口の中にいるはずの歯周病菌がなぜ脳内にいるのか、これが認知症とどうかかわっているのか、が明らかになりました。
3.歯周病菌の脳への移動
歯周病が進行すると、歯周ポケットは深くなり、深い歯周ポケット内にはPg菌が多くなります。
さらに、歯肉の炎症が強くなると、出血が起こりやすくなります。
Pg菌は歯茎の出血した場所から血管内に入り込みます。
血管内には多くの免疫細胞が存在し、細菌を排除しています。
Pg菌が血管内に侵入すると免疫細胞によって排除されます。
しかし、Pg菌は増殖しているため、数が多すぎて完全に排除することはできません。
排除する際、免疫細胞は過剰に働きすぎてしまい、その結果、菌だけでなく周りの細胞も攻撃してしまいます。

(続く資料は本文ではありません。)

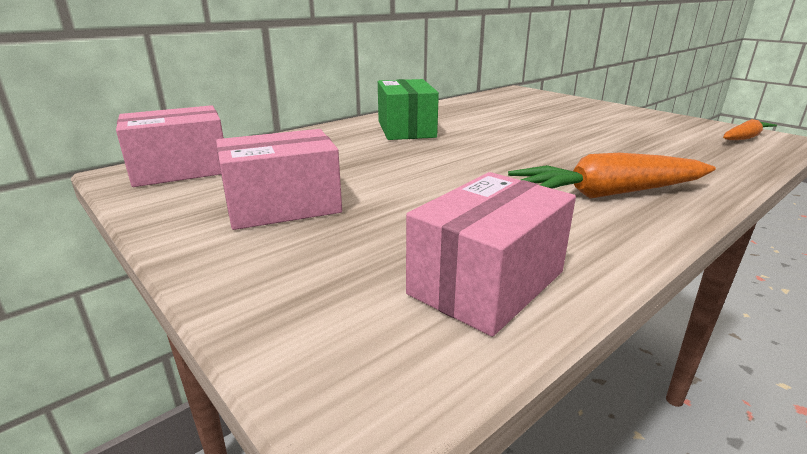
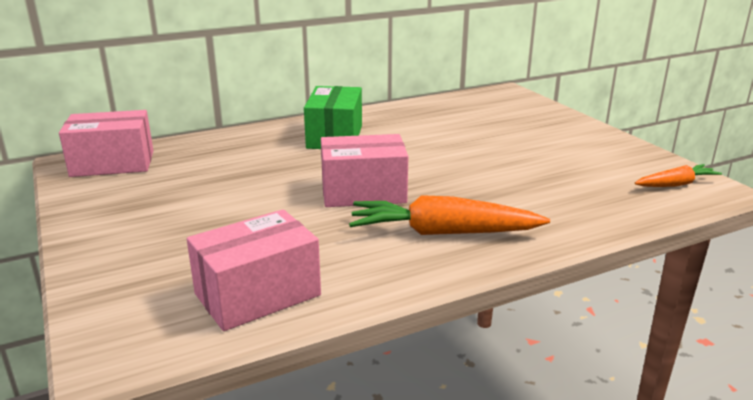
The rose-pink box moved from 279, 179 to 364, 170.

アルツハイマー型認知症の原因であるアミロイドβは免疫細胞が細胞を攻撃することで生成されます。
Pg菌は脳の血管に到達すると血管を通り脳に行くために血管の壁にくっつきます。
免疫細胞は血管の壁についたPg菌を排除のため働きますが、そのとき血管の細胞にも攻撃をしてしまいます。
その際、血管の壁にPg菌・アミロイドβの道を作ってしまいます。
この道を通り脳内にPg菌アミロイドβが蓄積していきます。
つまり
①歯肉の炎症を起こし、血管内に入るための侵入口を作り血管の中へ侵入(Pg菌)
②血管内に入ったPg菌の排除(免疫細胞)
③働きすぎにより周囲細胞を攻撃し、アミロイドβ(アルツハイマー型認知症の原因物質)を生成(免疫細胞)
④脳の血管にくっつき、血管のところで免疫細胞に過剰反応させる(Pg菌)
⑤血管にくっついているPg菌の排除(免疫細胞)
⑥働きすぎにより血管の壁の細胞を攻撃、通り道を作ってしまう(免疫細胞)
このような流れで脳内にPg菌・アミロイドβが溜まっていきます。
4.まとめ
「アルツハイマー型認知症の原因物質であるアミロイドβを脳の中に溜まらないようにする」
これに気を付けていくと、認知症のリスクファクターを少しでも減らすことが出来ます。
では、アミロイドβを作らないようにするためには、
免疫細胞を働かせすぎないこと。
つまり免疫細胞が働きすぎないように、Pg菌を歯肉の出血部分から血管の中に入らないようにすることが重要です。
アルツハイマー型認知症の原因がこれだけというわけではないと思いますが、歯周病の予防を行うことで認知症の予防にも繋がる、ということです。
歯周病は他にも高血圧や糖尿病など全身の健康にも関わっています。
「健康で年をとる」ために、歯周病の治療、定期健診を取り入れるのはいかがでしょう?